None of which means, of course, that one ETF performs as well as any other, nor that computer power and mathematical modelling don’t make a big difference. Leading ETFs are now starting to use proprietary algorithms to analyse such macroeconomic data as market volatility and interest rates with a view to predicting market changes and, on that basis, periodically rebalancing the composition of the fund.

The fact that basically passive, strongly automated and therefore strikingly low-cost investment structures are now the marketplace norm is a break with tradition from which there may be no going back – especially if the shift is understood within a larger demographic context.

A digital revolution led by automation

The digital revolution has democratised, through an abundance of online services, the kind of investment opportunities that an earlier generation, typically older and of higher net worth, would have explored with the aid of expensive financial advisors. The online services – Betterment and Wealthfront are two of the key players – are popularly known as Robo-advisors.

These digital investment mechanisms deploy the same kind of algorithms that were pioneered in the early days of quantitative fund management and have been trickling down through the system ever since. Individual investors are allocated assets (typically via ETFs) automatically, with the assets subject to reinvestment and the allocation subject to rebalancing also automatically.
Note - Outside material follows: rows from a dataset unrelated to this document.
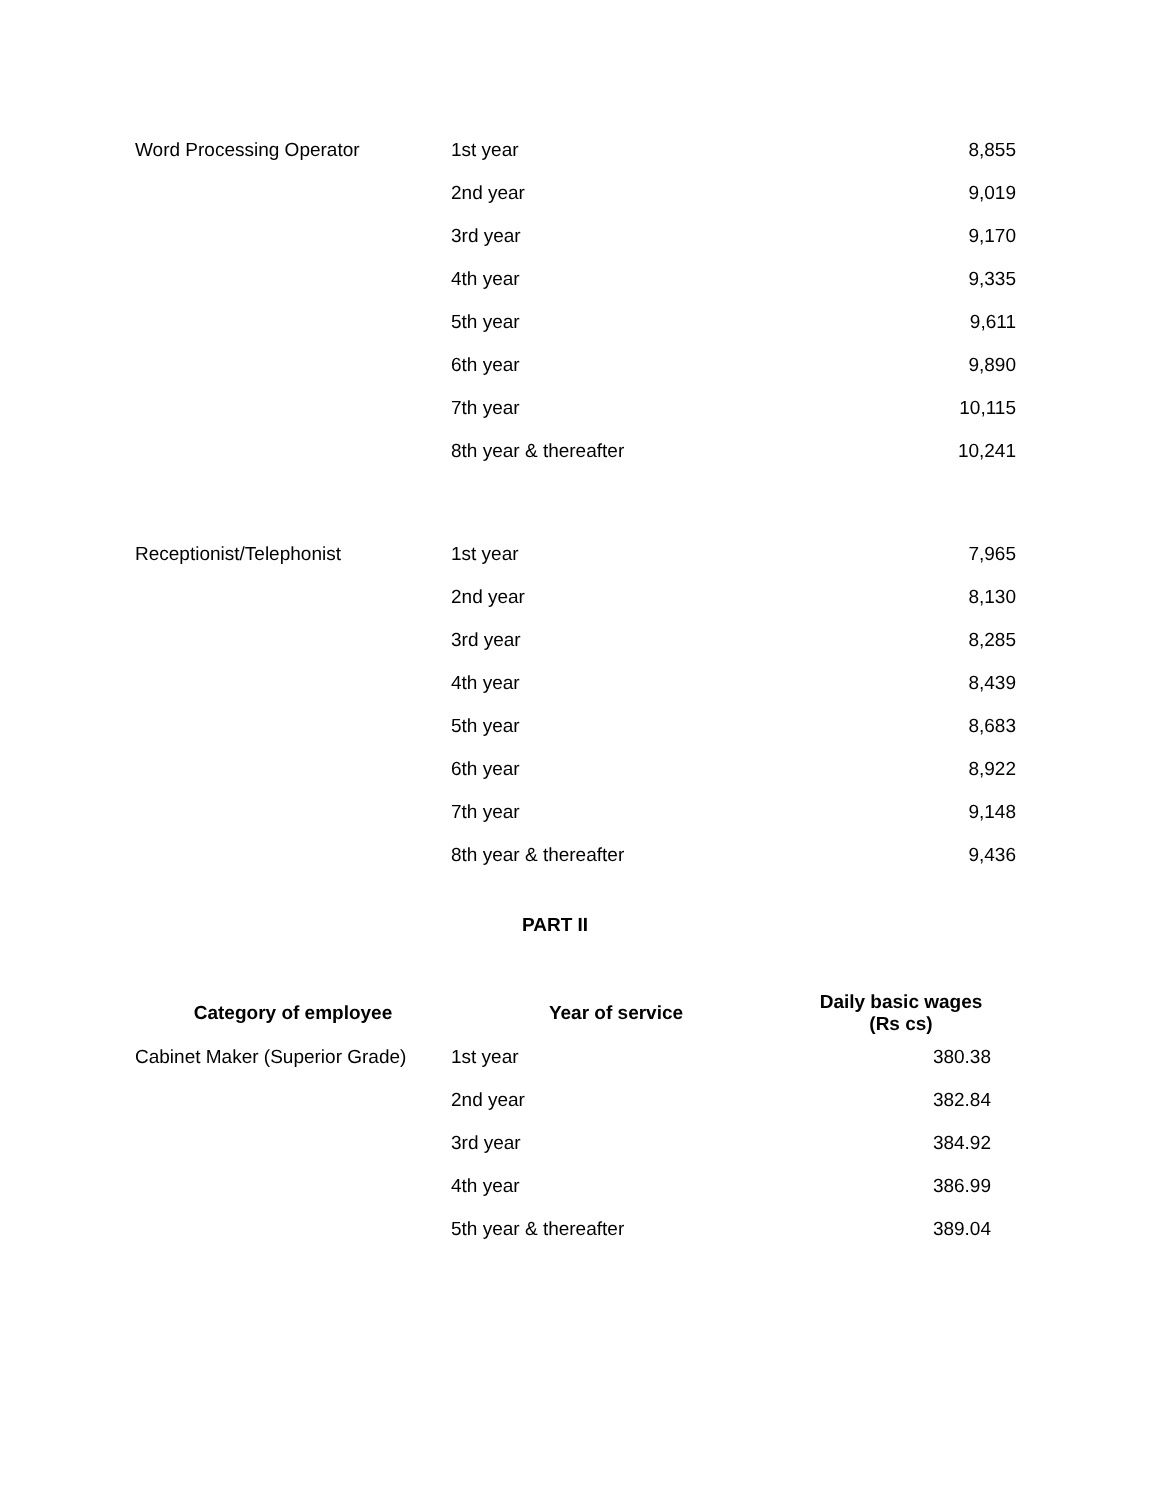| Word Processing Operator | 1st year | 8,855 |
| | 2nd year | 9,019 |
| | 3rd year | 9,170 |
| | 4th year | 9,335 |
| | 5th year | 9,611 |
| | 6th year | 9,890 |
| | 7th year | 10,115 |
| | 8th year & thereafter | 10,241 |
| Receptionist/Telephonist | 1st year | 7,965 |
| | 2nd year | 8,130 |
| | 3rd year | 8,285 |
| | 4th year | 8,439 |
| | 5th year | 8,683 |
| | 6th year | 8,922 |
| | 7th year | 9,148 |
| | 8th year & thereafter | 9,436 |
PART II
| Category of employee | Year of service | Daily basic wages (Rs cs) |
| --- | --- | --- |
| Cabinet Maker (Superior Grade) | 1st year | 380.38 |
| | 2nd year | 382.84 |
| | 3rd year | 384.92 |
| | 4th year | 386.99 |
| | 5th year & thereafter | 389.04 |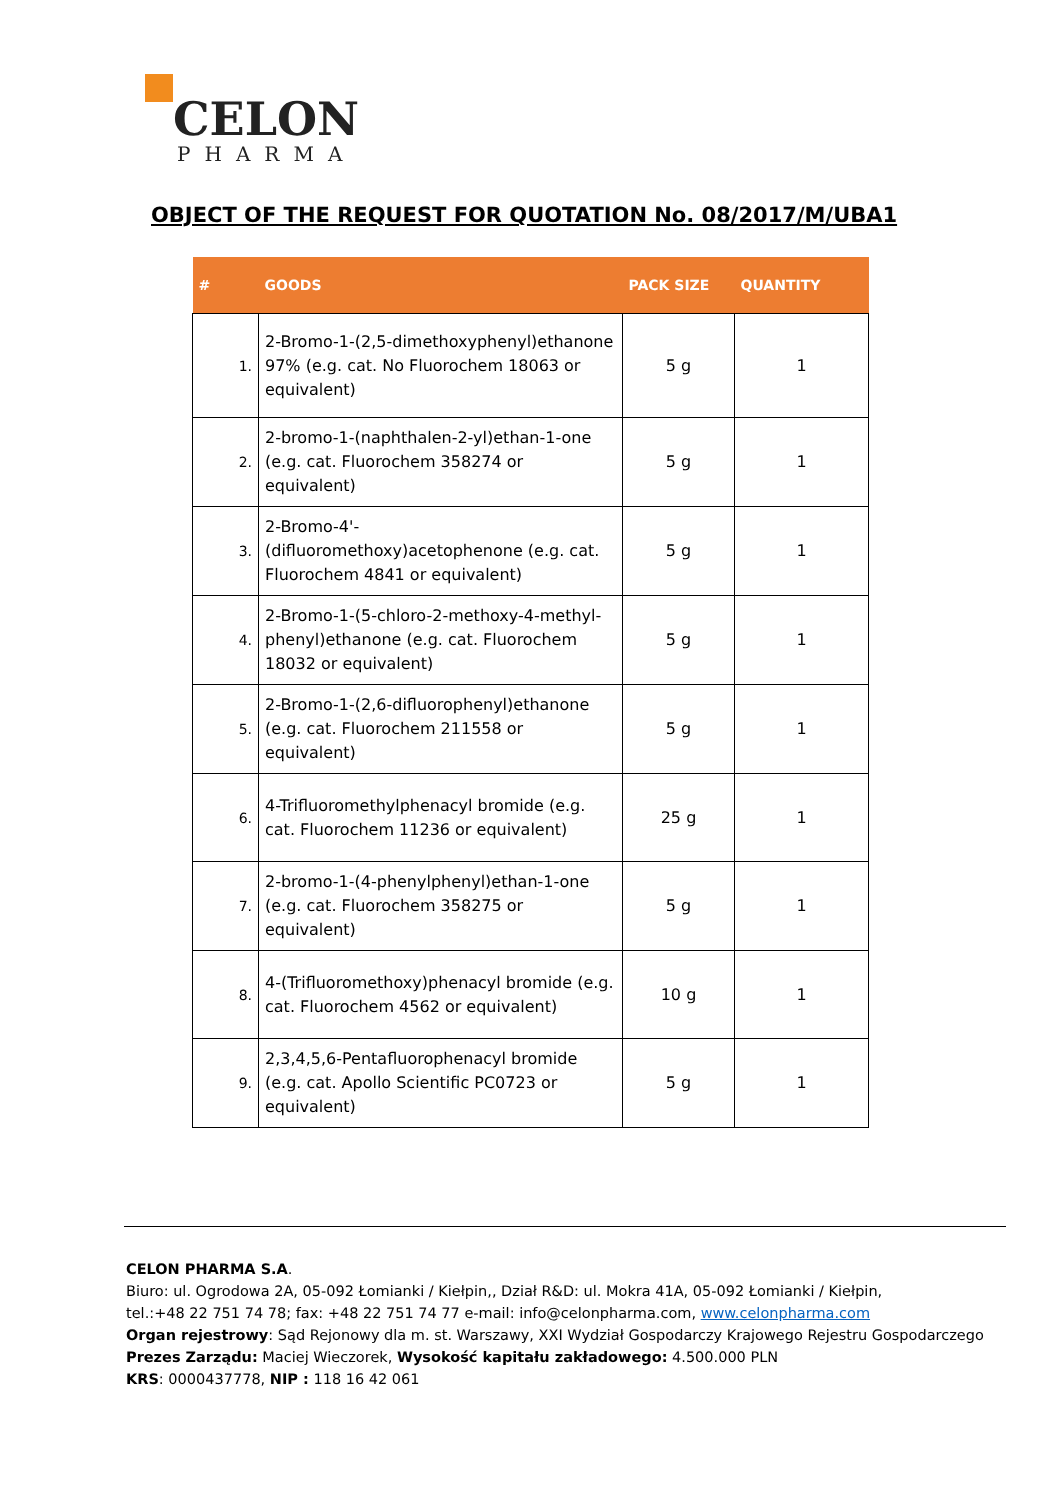CELON
PHARMA
OBJECT OF THE REQUEST FOR QUOTATION No. 08/2017/M/UBA1
| # | GOODS | PACK SIZE | QUANTITY |
| --- | --- | --- | --- |
| 1. | 2-Bromo-1-(2,5-dimethoxyphenyl)ethanone 97% (e.g. cat. No Fluorochem 18063 or equivalent) | 5 g | 1 |
| 2. | 2-bromo-1-(naphthalen-2-yl)ethan-1-one (e.g. cat. Fluorochem 358274 or equivalent) | 5 g | 1 |
| 3. | 2-Bromo-4'-(difluoromethoxy)acetophenone (e.g. cat. Fluorochem 4841 or equivalent) | 5 g | 1 |
| 4. | 2-Bromo-1-(5-chloro-2-methoxy-4-methyl-phenyl)ethanone (e.g. cat. Fluorochem 18032 or equivalent) | 5 g | 1 |
| 5. | 2-Bromo-1-(2,6-difluorophenyl)ethanone (e.g. cat. Fluorochem 211558 or equivalent) | 5 g | 1 |
| 6. | 4-Trifluoromethylphenacyl bromide (e.g. cat. Fluorochem 11236 or equivalent) | 25 g | 1 |
| 7. | 2-bromo-1-(4-phenylphenyl)ethan-1-one (e.g. cat. Fluorochem 358275 or equivalent) | 5 g | 1 |
| 8. | 4-(Trifluoromethoxy)phenacyl bromide (e.g. cat. Fluorochem 4562 or equivalent) | 10 g | 1 |
| 9. | 2,3,4,5,6-Pentafluorophenacyl bromide (e.g. cat. Apollo Scientific PC0723 or equivalent) | 5 g | 1 |
CELON PHARMA S.A.
Biuro: ul. Ogrodowa 2A, 05-092 Łomianki / Kiełpin,, Dział R&D: ul. Mokra 41A, 05-092 Łomianki / Kiełpin,
tel.:+48 22 751 74 78; fax: +48 22 751 74 77 e-mail: info@celonpharma.com, www.celonpharma.com
Organ rejestrowy: Sąd Rejonowy dla m. st. Warszawy, XXI Wydział Gospodarczy Krajowego Rejestru Gospodarczego
Prezes Zarządu: Maciej Wieczorek, Wysokość kapitału zakładowego: 4.500.000 PLN
KRS: 0000437778, NIP : 118 16 42 061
The intelligence of the platforms’ behaviour extends to practices such as tax-loss harvesting. The selling of assets at a loss in order to reduce short-term tax liability is, in fact, a good example of the kind of financial manipulation that is difficult to achieve manually but straightforward work for the right software.
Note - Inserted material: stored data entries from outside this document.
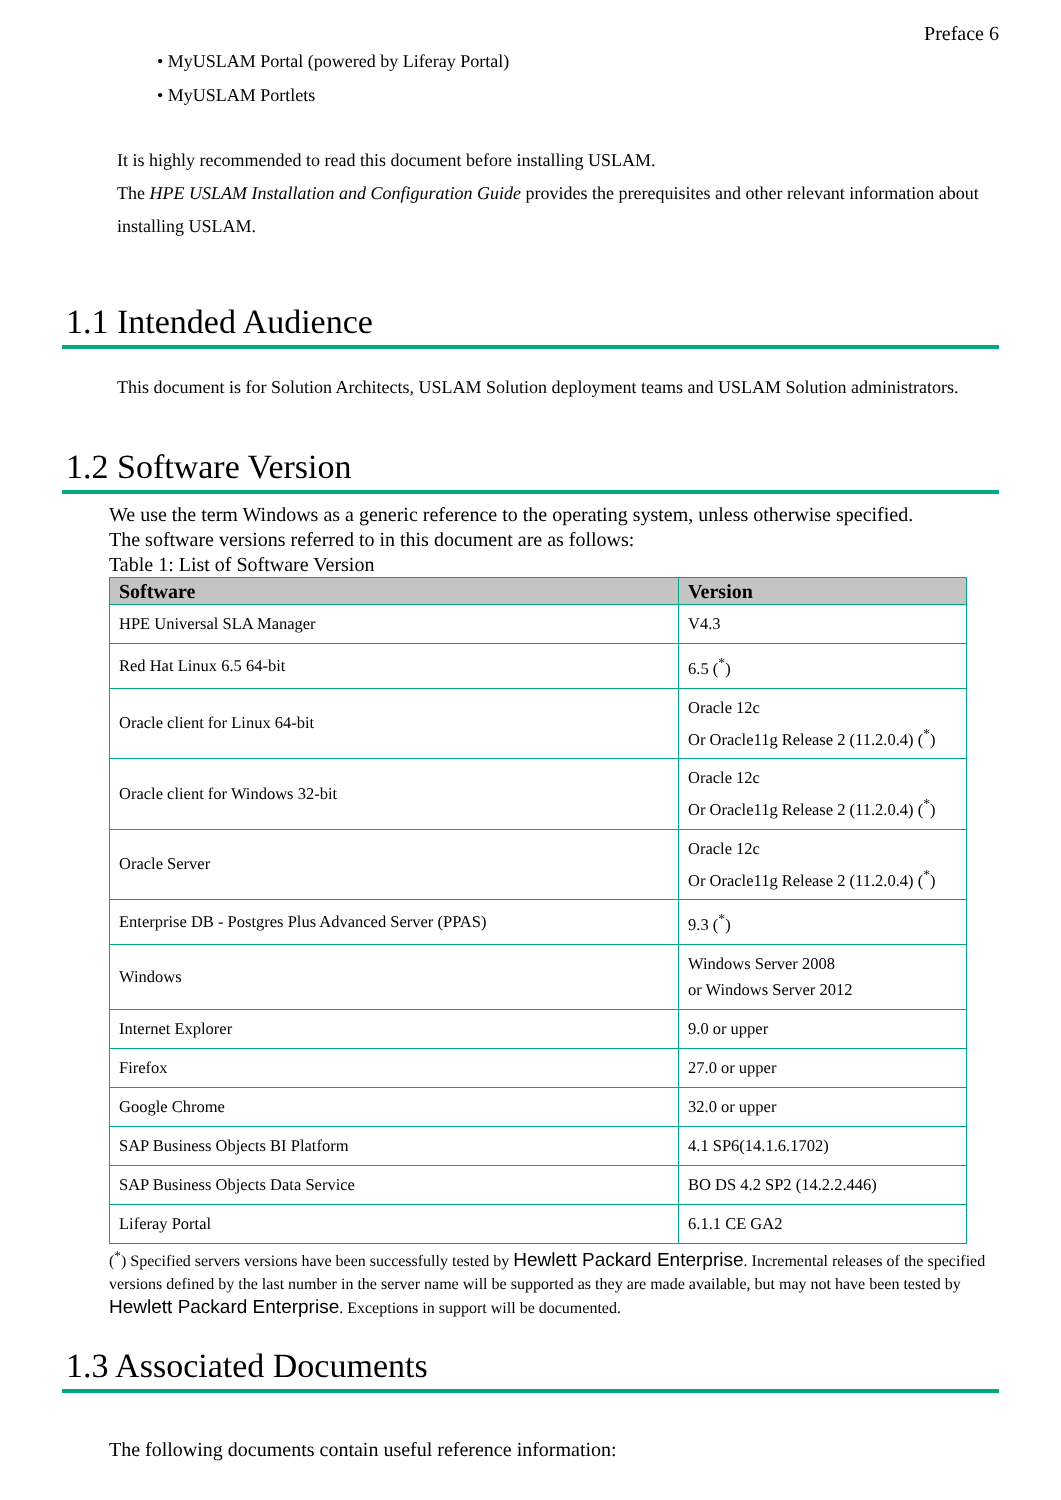Preface 6
• MyUSLAM Portal (powered by Liferay Portal)
• MyUSLAM Portlets
It is highly recommended to read this document before installing USLAM.
The HPE USLAM Installation and Configuration Guide provides the prerequisites and other relevant information about installing USLAM.
1.1 Intended Audience
This document is for Solution Architects, USLAM Solution deployment teams and USLAM Solution administrators.
1.2 Software Version
We use the term Windows as a generic reference to the operating system, unless otherwise specified.
The software versions referred to in this document are as follows:
Table 1: List of Software Version
| Software | Version |
| --- | --- |
| HPE Universal SLA Manager | V4.3 |
| Red Hat Linux 6.5 64-bit | 6.5 (<sup>*</sup>) |
| Oracle client for Linux 64-bit | Oracle 12c Or Oracle11g Release 2 (11.2.0.4) (<sup>*</sup>) |
| Oracle client for Windows 32-bit | Oracle 12c Or Oracle11g Release 2 (11.2.0.4) (<sup>*</sup>) |
| Oracle Server | Oracle 12c Or Oracle11g Release 2 (11.2.0.4) (<sup>*</sup>) |
| Enterprise DB - Postgres Plus Advanced Server (PPAS) | 9.3 (<sup>*</sup>) |
| Windows | Windows Server 2008 or Windows Server 2012 |
| Internet Explorer | 9.0 or upper |
| Firefox | 27.0 or upper |
| Google Chrome | 32.0 or upper |
| SAP Business Objects BI Platform | 4.1 SP6(14.1.6.1702) |
| SAP Business Objects Data Service | BO DS 4.2 SP2 (14.2.2.446) |
| Liferay Portal | 6.1.1 CE GA2 |
(<sup>*</sup>) Specified servers versions have been successfully tested by Hewlett Packard Enterprise. Incremental releases of the specified versions defined by the last number in the server name will be supported as they are made available, but may not have been tested by Hewlett Packard Enterprise. Exceptions in support will be documented.
1.3 Associated Documents
The following documents contain useful reference information:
Impressive as advances in automated investment techniques have been so far – advances which have benefited an unprecedented number of individuals as well, arguably, as the health of the stock market itself – their future is by no means certain. It is not known, ultimately, how good a fit artificial intelligence is for the unique dynamics of the marketplace. Can it do much more with the kind of data it currently has at its disposal? If it needs more, will there be enough – or could there be too much? Will the new AI insights be game-changers or dead-ends? And should their work be complemented by human economic theory, or will they somehow challenge and replace it?

Whatever the future, it will be a far cry from the days, not so very long ago, when technology meant ticker tape and slide rules, and when the best investments were made by people whose abilities seemed to defy analysis.